Q: Could this technology eventually be used on humans?

A: That is the ultimate goal. If we can map exactly how facial muscles correlate to specific brain circuits in mice, we can develop similar non-invasive tools for humans to help diagnose behavioral disorders or monitor patients under anesthesia more safely.

Editorial Notes:

  • This article was edited by a Neuroscience News editor.
  • Journal paper reviewed in full.
  • Additional context added by our staff.

About this neurodevelopment research news

Author: Samuel Diamond
Source: CSHL
Contact: Samuel Diamond – CSHL
Image: The image is credited to Neuroscience News

Original Research: Closed access.
Cheese3D enables sensitive detection and analysis of whole-face movement in mice” by Kyle Daruwalla, Irene Nozal Martin, Linghua Zhang, Diana Naglič, Andrew Frankel, Catherine Rasgaitis, Rubin Zhao, Xinyan Zhang, Zainab Ahmad, Jeremy C. Borniger & Xun Helen Hou. Nature Neuroscience
DOI:10.1038/s41593-026-02262-8


Abstract

Cheese3D enables sensitive detection and analysis of whole-face movement in mice

Facial expressions and movements, from a subtle and ephemeral grimace to vigorous and rapid chewing, offer direct insights into the moment-to-moment changes of neural and physiological processes.

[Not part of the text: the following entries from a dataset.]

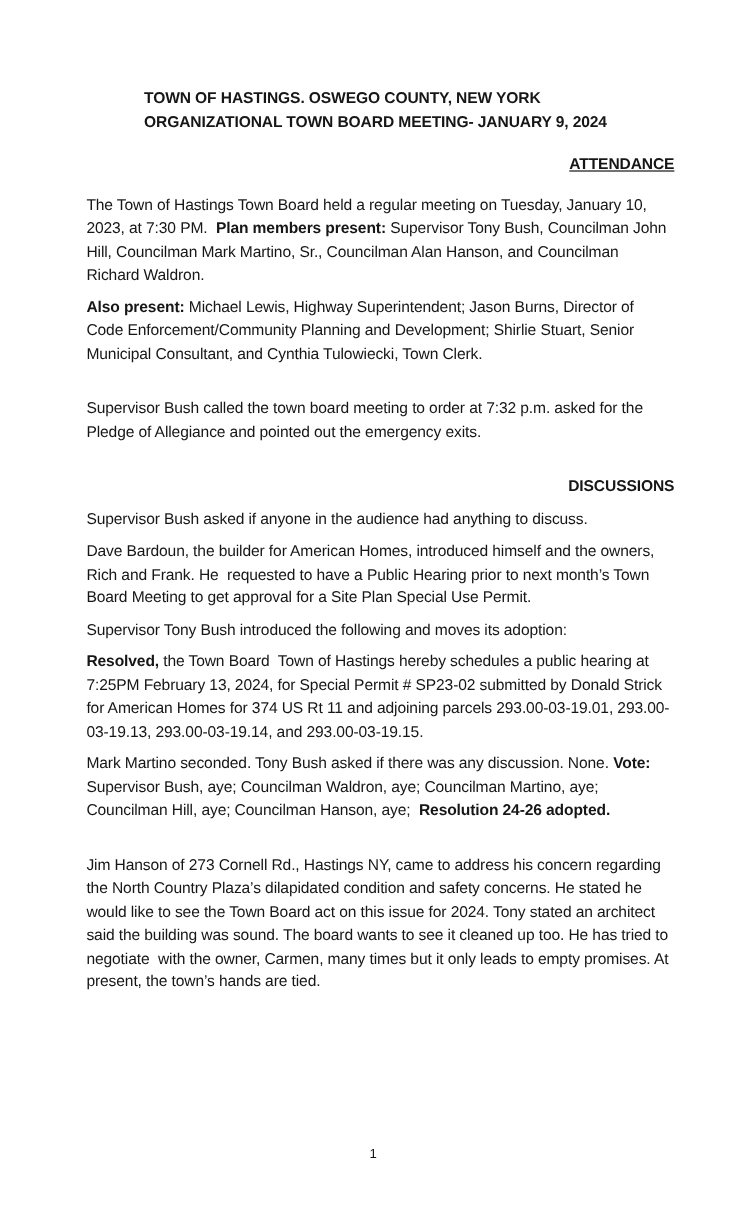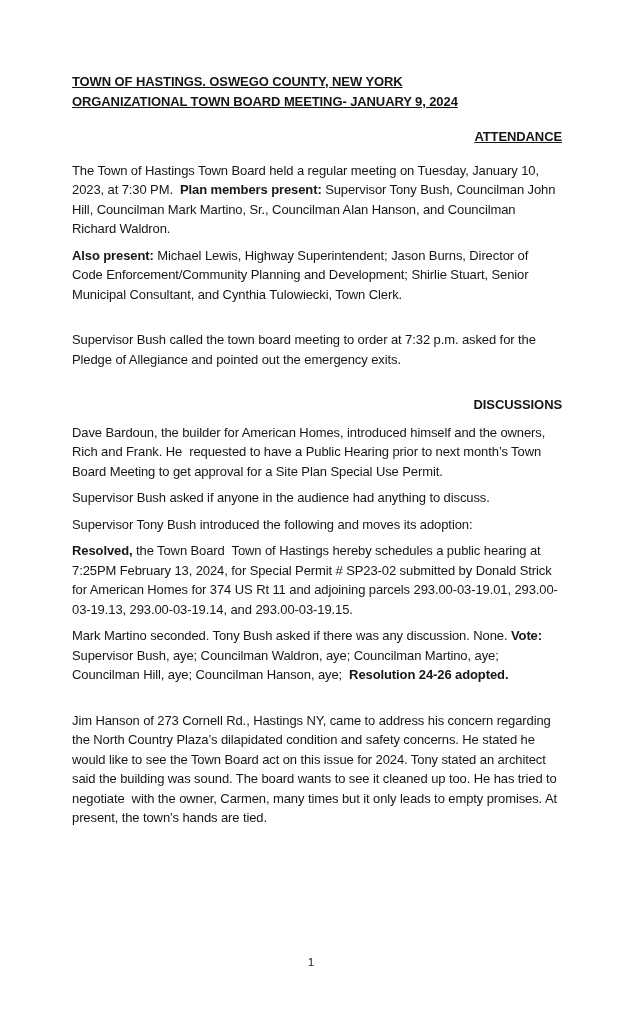--- a/index.html
+++ b/index.html
@@ -26,8 +26,8 @@
   }
   .doc-title {
     font-weight: bold;
-    text-decoration: underline;
     white-space: pre-wrap;
+    margin-left: 48px;
   }
   h2 {
     font-size: 13px;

Mice, with discernible facial responses and evolutionarily conserved mammalian facial movement control circuits, provide an ideal model in which to unravel the link between facial movement and underlying states.

However, existing frameworks lack the spatial or temporal resolution to sensitively track all movements of the mouse face because of its small and conical form factor.

We introduce Cheese3D, a computer vision system that captures high-speed 3D motion of the entire mouse face (including ears, eyes, whisker pad and jaw, covering both sides of the face), using a calibrated six-camera array.

The interpretable framework extracts dynamics of anatomically meaningful 3D facial features in absolute world units at sub-mm precision.

The precise face-wide motion data generated by Cheese3D provides clear insights, as shown by proof-of-principle experiments predicting anesthetic depth from changing facial patterns, inferring tooth and muscle anatomy from fast ingestion motions across the entire face, measuring minute differences in movements evoked by brainstem stimulation and relating neural activity to spontaneous facial movements, including expressive features only measurable in 3D (for example, angles of ear motion).

Cheese3D can serve as a discovery tool that renders subtle mouse facial movements as a highly interpretable readout of otherwise hidden processes.